I think in the past few years I’ve heard more bad baby names than good ones. Classic names like Paul, Michael, Jane, James, Claire, and Katherine seem to be on the wane. If you were to ask the parents why they chose not to use one of these more recognizable names, you’d probably get the same response from all of them: “We wanted something unique.” 

It’s almost an admirable impulse. Almost. Why wouldn’t a kid want an unusual name? It sounds like what everyone wishes for: going through life being one of a kind, and without any effort. What parents don’t realize is that it’s actually out of selfishness that they choose their strange baby names. No one chooses “Ryder” over “Peter” because it’s likely to make the kid happier. They choose it because it’s likely to make them, as parents, seem hipper (or something). 

Parents have a difficult time seeing their children as independent people, and so they don’t consider what it might be like to live as an adult with a name like “Fenton” or “Milligan” (for a woman, no less!) or “Camden”. Would you really want people to do a double-take every time you introduced yourself at a party?

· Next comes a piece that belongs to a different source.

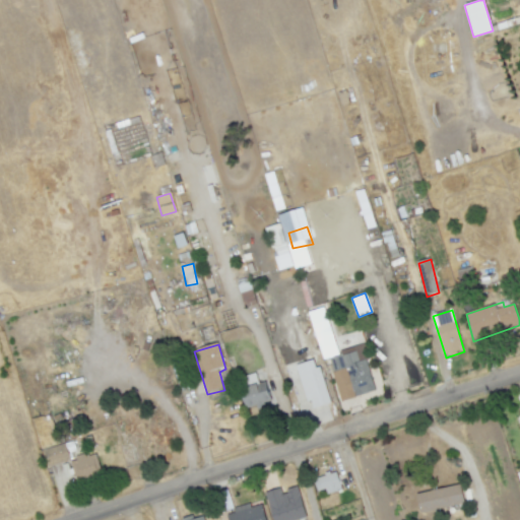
[(335,375),(331,359),(358,350),(360,362),(367,361),(377,393),(355,399),(346,372),(335,375)]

Would it not be better to be able to say, “Hi, I’m John,” and just be done with it?

Picking up where Carlin left off, Louis CK does a bit where he says “there should be a couple of laws” about what you can and can’t name your kid. I think there used to be laws about that, and they were collectively called “culture.” Parents 100 years ago had just as much freedom to name their kids whatever the hell they wanted, but they didn’t, because they were living in a society that actually had expectations for civilized behavior.

So is it symbolic of the decadence of American culture that we now have no norms for what we call our kids? If our baby-naming has descended into anomie, will our morals and relationships follow? Maybe so, but I’m not one to predict the future.

One thing I will do is give parents-to-be this advice: give your kid a name that could plausibly be that of a soldier, an artist, or a corporate executive. Those three vocations pretty well cover the entire spectrum of life choices. See how well the proposed name fits into each of these blanks:
“_______ has been decorated in battle several times over for bravery, selflessness, and outstanding skull-crushing ability.”


“An invite to _______’s SoHo loft is one of the most coveted status symbols in the New York art world.”


“_______ cleared eight figures last year through a series of hostile takeovers and cutthroat stock market deals.”

If the kid’s name works for all three of these, go with it.